● **Task prompt**
The records below must be output exactly, without pictures.

● **Provided records**
----------
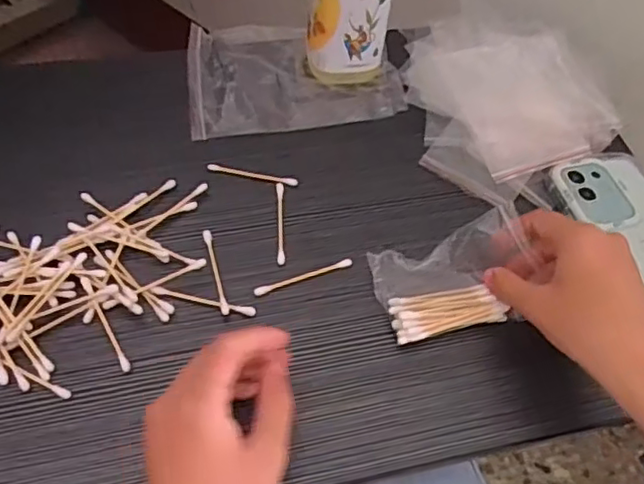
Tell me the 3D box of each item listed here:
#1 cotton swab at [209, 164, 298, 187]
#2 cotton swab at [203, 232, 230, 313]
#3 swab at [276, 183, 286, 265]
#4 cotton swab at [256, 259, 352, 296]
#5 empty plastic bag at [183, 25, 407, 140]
[{"bbox_3d":[-0.053,-0.051,0.458,0.069,0.006,0.008,11,55,3],"label":"cotton swab"},{"bbox_3d":[-0.071,0.018,0.404,0.005,0.004,0.067,-12,57,-12],"label":"cotton swab"},{"bbox_3d":[-0.030,-0.014,0.435,0.006,0.004,0.068,0,55,-4],"label":"swab"},{"bbox_3d":[-0.012,0.023,0.408,0.069,0.005,0.007,-18,58,-16],"label":"cotton swab"},{"bbox_3d":[-0.025,-0.146,0.518,0.171,0.013,0.126,-6,56,-9],"label":"empty plastic bag"}]

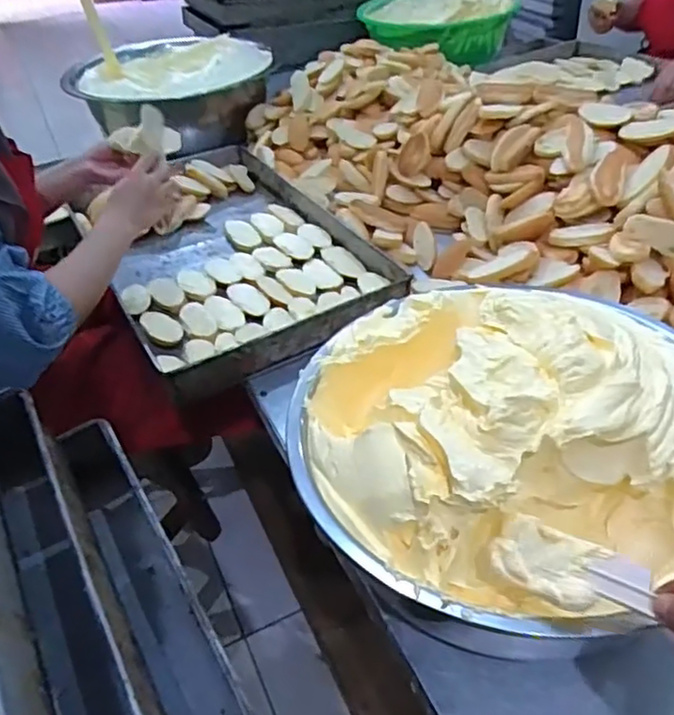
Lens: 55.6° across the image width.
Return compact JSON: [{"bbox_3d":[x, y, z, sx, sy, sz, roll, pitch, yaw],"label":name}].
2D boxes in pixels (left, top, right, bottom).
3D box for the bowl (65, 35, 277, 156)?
[{"bbox_3d":[-0.360,-0.609,1.456,0.385,0.166,0.333,9,42,18],"label":"bowl"}]

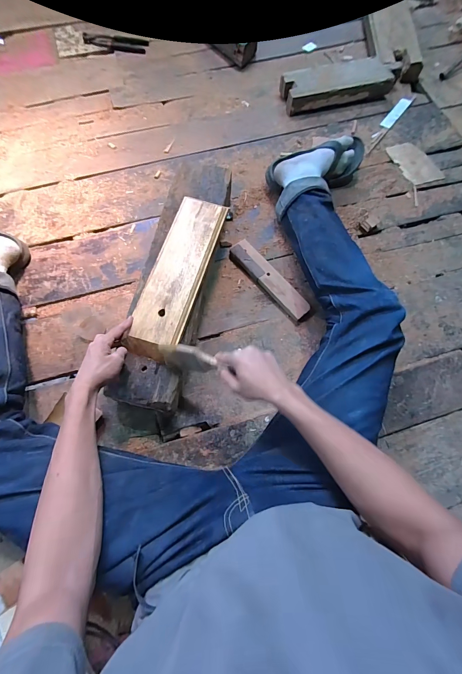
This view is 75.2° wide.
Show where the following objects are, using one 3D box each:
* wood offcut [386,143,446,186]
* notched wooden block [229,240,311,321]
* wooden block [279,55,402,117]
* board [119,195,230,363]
[{"bbox_3d":[0.551,-0.523,0.897,0.117,0.007,0.159,-22,74,-9],"label":"wood offcut"},{"bbox_3d":[0.097,-0.140,0.741,0.053,0.027,0.247,-40,78,-14],"label":"notched wooden block"},{"bbox_3d":[0.346,-0.790,0.937,0.367,0.074,0.099,-13,73,-7],"label":"wooden block"},{"bbox_3d":[-0.110,-0.134,0.626,0.107,0.023,0.366,17,73,3],"label":"board"}]

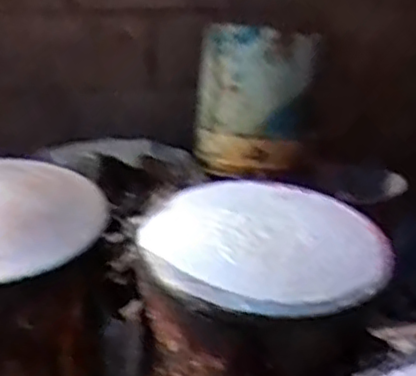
----------
● **Task output**
Tell me the 3D box of each item listed here:
#1 cotton swab at [209, 164, 298, 187]
#2 cotton swab at [203, 232, 230, 313]
#3 swab at [276, 183, 286, 265]
#4 cotton swab at [256, 259, 352, 296]
#5 empty plastic bag at [183, 25, 407, 140]
[{"bbox_3d":[-0.053,-0.051,0.458,0.069,0.006,0.008,11,55,3],"label":"cotton swab"},{"bbox_3d":[-0.071,0.018,0.404,0.005,0.004,0.067,-12,57,-12],"label":"cotton swab"},{"bbox_3d":[-0.030,-0.014,0.435,0.006,0.004,0.068,0,55,-4],"label":"swab"},{"bbox_3d":[-0.012,0.023,0.408,0.069,0.005,0.007,-18,58,-16],"label":"cotton swab"},{"bbox_3d":[-0.025,-0.146,0.518,0.171,0.013,0.126,-6,56,-9],"label":"empty plastic bag"}]

Lens: 55.6° across the image width.
Return compact JSON: [{"bbox_3d":[x, y, z, sx, sy, sz, roll, pitch, yaw],"label":name}].
2D boxes in pixels (left, top, right, bottom).
3D box for the bowl (65, 35, 277, 156)?
[{"bbox_3d":[-0.360,-0.609,1.456,0.385,0.166,0.333,9,42,18],"label":"bowl"}]

This view is 75.2° wide.
Show where the following objects are, using one 3D box each:
* wood offcut [386,143,446,186]
* notched wooden block [229,240,311,321]
* wooden block [279,55,402,117]
* board [119,195,230,363]
[{"bbox_3d":[0.551,-0.523,0.897,0.117,0.007,0.159,-22,74,-9],"label":"wood offcut"},{"bbox_3d":[0.097,-0.140,0.741,0.053,0.027,0.247,-40,78,-14],"label":"notched wooden block"},{"bbox_3d":[0.346,-0.790,0.937,0.367,0.074,0.099,-13,73,-7],"label":"wooden block"},{"bbox_3d":[-0.110,-0.134,0.626,0.107,0.023,0.366,17,73,3],"label":"board"}]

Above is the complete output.